Figure 4—figure supplement 5. Convergent transcription does not modify the impact of NusG in vitro.

(A) IGV screenshot of a genomic window showing the intersection of serA and aroD. Top track is the 3’ end of serA identified by Term-seq. Bottom tracks are the RNA-seq coverage data for the wild-type (WT) (+NusA +NusG), nusA_dep (+NusG), ΔnusG (+NusA), and nusA_dep ΔnusG (–) strains. %T in each strain is shown on the right of each track. Transcription proceeds from left to right for serA (blue) and right to left for aroD (red). (B) SerA terminator showing the point of termination identified in vivo by Term-seq (POT_Term-seq). The upstream A tract is also shown. (C) In vitro transcription of the serA terminator (serA unidirectional) or both the serA and aroD terminators (serA bidirectional). Experiments were performed in the absence (–) or presence of NusA (A) and/or NusG (G) as indicated. Positions of terminated (POT) and run-off (RO) products are marked. %T is shown below each lane. (D–F) Identical to panels (A–C) except that it is the fisB (yunB) terminator at the fisB-lytH intersection.

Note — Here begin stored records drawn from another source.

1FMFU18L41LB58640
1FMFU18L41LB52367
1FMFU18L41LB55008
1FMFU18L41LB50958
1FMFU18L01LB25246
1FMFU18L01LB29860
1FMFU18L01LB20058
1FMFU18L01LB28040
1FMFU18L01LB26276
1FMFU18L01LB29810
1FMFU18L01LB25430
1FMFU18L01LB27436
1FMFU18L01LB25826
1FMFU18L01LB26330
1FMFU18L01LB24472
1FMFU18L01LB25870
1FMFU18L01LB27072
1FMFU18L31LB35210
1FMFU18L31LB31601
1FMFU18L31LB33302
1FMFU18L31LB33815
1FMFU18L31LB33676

Figure 4—figure supplement 6. Comparison of Term-seq 3’ ends, RNET-seq 3’ ends, and in vitro 3’ ends.

(A) Model of the yetJ terminator showing the point of termination identified in vivo by Term-seq (POT_Term-seq), in vivo by RNET-seq (POT_RNET-seq), and by in vitro transcription in the +A+G condition (POT_{in vitro}). (B) Identical to panel A except that it is for the fur terminator.